## Task objective:
Reproduce each of the rows below, character for character, with nothing changed.

## Material provided:
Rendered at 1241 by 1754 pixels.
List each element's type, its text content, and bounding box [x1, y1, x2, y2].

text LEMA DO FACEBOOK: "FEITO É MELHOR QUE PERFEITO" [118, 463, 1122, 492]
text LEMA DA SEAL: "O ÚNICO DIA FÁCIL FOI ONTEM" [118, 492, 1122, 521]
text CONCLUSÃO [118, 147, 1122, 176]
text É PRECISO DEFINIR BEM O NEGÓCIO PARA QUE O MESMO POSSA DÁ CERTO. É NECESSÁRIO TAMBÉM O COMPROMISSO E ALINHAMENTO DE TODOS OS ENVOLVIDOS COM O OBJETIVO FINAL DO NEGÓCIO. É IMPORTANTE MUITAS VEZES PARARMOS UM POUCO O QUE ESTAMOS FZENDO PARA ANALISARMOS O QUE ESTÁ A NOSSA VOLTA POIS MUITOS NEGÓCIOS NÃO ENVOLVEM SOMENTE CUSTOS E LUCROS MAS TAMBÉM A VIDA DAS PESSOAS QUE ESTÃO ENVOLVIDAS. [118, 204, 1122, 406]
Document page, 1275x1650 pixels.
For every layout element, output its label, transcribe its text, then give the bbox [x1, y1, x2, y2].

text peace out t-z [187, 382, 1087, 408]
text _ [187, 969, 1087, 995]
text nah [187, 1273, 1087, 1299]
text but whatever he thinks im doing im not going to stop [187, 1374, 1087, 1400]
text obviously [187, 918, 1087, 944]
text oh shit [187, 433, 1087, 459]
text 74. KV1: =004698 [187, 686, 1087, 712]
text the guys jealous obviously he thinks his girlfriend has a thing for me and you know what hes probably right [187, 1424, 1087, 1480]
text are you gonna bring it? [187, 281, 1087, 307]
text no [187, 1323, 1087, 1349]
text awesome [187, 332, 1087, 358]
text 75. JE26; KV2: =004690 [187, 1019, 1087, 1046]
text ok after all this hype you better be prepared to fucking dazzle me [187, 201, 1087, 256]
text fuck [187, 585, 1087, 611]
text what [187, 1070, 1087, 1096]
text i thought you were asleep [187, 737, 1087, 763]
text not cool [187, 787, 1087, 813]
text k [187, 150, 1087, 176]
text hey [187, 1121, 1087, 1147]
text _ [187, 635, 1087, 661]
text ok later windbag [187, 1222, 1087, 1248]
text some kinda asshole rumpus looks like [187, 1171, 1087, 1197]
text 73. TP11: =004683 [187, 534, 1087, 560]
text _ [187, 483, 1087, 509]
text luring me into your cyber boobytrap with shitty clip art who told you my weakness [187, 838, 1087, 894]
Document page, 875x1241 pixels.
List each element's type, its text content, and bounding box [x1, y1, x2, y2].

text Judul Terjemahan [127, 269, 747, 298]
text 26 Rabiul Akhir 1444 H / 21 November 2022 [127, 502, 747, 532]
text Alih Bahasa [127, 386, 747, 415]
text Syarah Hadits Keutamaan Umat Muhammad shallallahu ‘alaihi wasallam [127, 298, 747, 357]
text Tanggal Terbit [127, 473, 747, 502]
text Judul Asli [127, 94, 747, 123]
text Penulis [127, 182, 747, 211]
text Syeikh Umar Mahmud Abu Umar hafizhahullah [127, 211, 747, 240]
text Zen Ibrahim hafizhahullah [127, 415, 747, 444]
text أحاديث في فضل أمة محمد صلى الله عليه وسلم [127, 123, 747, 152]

## Problem solution:
Rendered at 1241 by 1754 pixels.
List each element's type, its text content, and bounding box [x1, y1, x2, y2].

text LEMA DO FACEBOOK: "FEITO É MELHOR QUE PERFEITO" [118, 463, 1122, 492]
text LEMA DA SEAL: "O ÚNICO DIA FÁCIL FOI ONTEM" [118, 492, 1122, 521]
text CONCLUSÃO [118, 147, 1122, 176]
text É PRECISO DEFINIR BEM O NEGÓCIO PARA QUE O MESMO POSSA DÁ CERTO. É NECESSÁRIO TAMBÉM O COMPROMISSO E ALINHAMENTO DE TODOS OS ENVOLVIDOS COM O OBJETIVO FINAL DO NEGÓCIO. É IMPORTANTE MUITAS VEZES PARARMOS UM POUCO O QUE ESTAMOS FZENDO PARA ANALISARMOS O QUE ESTÁ A NOSSA VOLTA POIS MUITOS NEGÓCIOS NÃO ENVOLVEM SOMENTE CUSTOS E LUCROS MAS TAMBÉM A VIDA DAS PESSOAS QUE ESTÃO ENVOLVIDAS. [118, 204, 1122, 406]
Document page, 1275x1650 pixels.
For every layout element, output its label, transcribe its text, then give the bbox [x1, y1, x2, y2].

text peace out t-z [187, 382, 1087, 408]
text _ [187, 969, 1087, 995]
text nah [187, 1273, 1087, 1299]
text but whatever he thinks im doing im not going to stop [187, 1374, 1087, 1400]
text obviously [187, 918, 1087, 944]
text oh shit [187, 433, 1087, 459]
text 74. KV1: =004698 [187, 686, 1087, 712]
text the guys jealous obviously he thinks his girlfriend has a thing for me and you know what hes probably right [187, 1424, 1087, 1480]
text are you gonna bring it? [187, 281, 1087, 307]
text no [187, 1323, 1087, 1349]
text awesome [187, 332, 1087, 358]
text 75. JE26; KV2: =004690 [187, 1019, 1087, 1046]
text ok after all this hype you better be prepared to fucking dazzle me [187, 201, 1087, 256]
text fuck [187, 585, 1087, 611]
text what [187, 1070, 1087, 1096]
text i thought you were asleep [187, 737, 1087, 763]
text not cool [187, 787, 1087, 813]
text k [187, 150, 1087, 176]
text hey [187, 1121, 1087, 1147]
text _ [187, 635, 1087, 661]
text ok later windbag [187, 1222, 1087, 1248]
text some kinda asshole rumpus looks like [187, 1171, 1087, 1197]
text 73. TP11: =004683 [187, 534, 1087, 560]
text _ [187, 483, 1087, 509]
text luring me into your cyber boobytrap with shitty clip art who told you my weakness [187, 838, 1087, 894]
Document page, 875x1241 pixels.
List each element's type, its text content, and bounding box [x1, y1, x2, y2].

text Judul Terjemahan [127, 269, 747, 298]
text 26 Rabiul Akhir 1444 H / 21 November 2022 [127, 502, 747, 532]
text Alih Bahasa [127, 386, 747, 415]
text Syarah Hadits Keutamaan Umat Muhammad shallallahu ‘alaihi wasallam [127, 298, 747, 357]
text Tanggal Terbit [127, 473, 747, 502]
text Judul Asli [127, 94, 747, 123]
text Penulis [127, 182, 747, 211]
text Syeikh Umar Mahmud Abu Umar hafizhahullah [127, 211, 747, 240]
text Zen Ibrahim hafizhahullah [127, 415, 747, 444]
text أحاديث في فضل أمة محمد صلى الله عليه وسلم [127, 123, 747, 152]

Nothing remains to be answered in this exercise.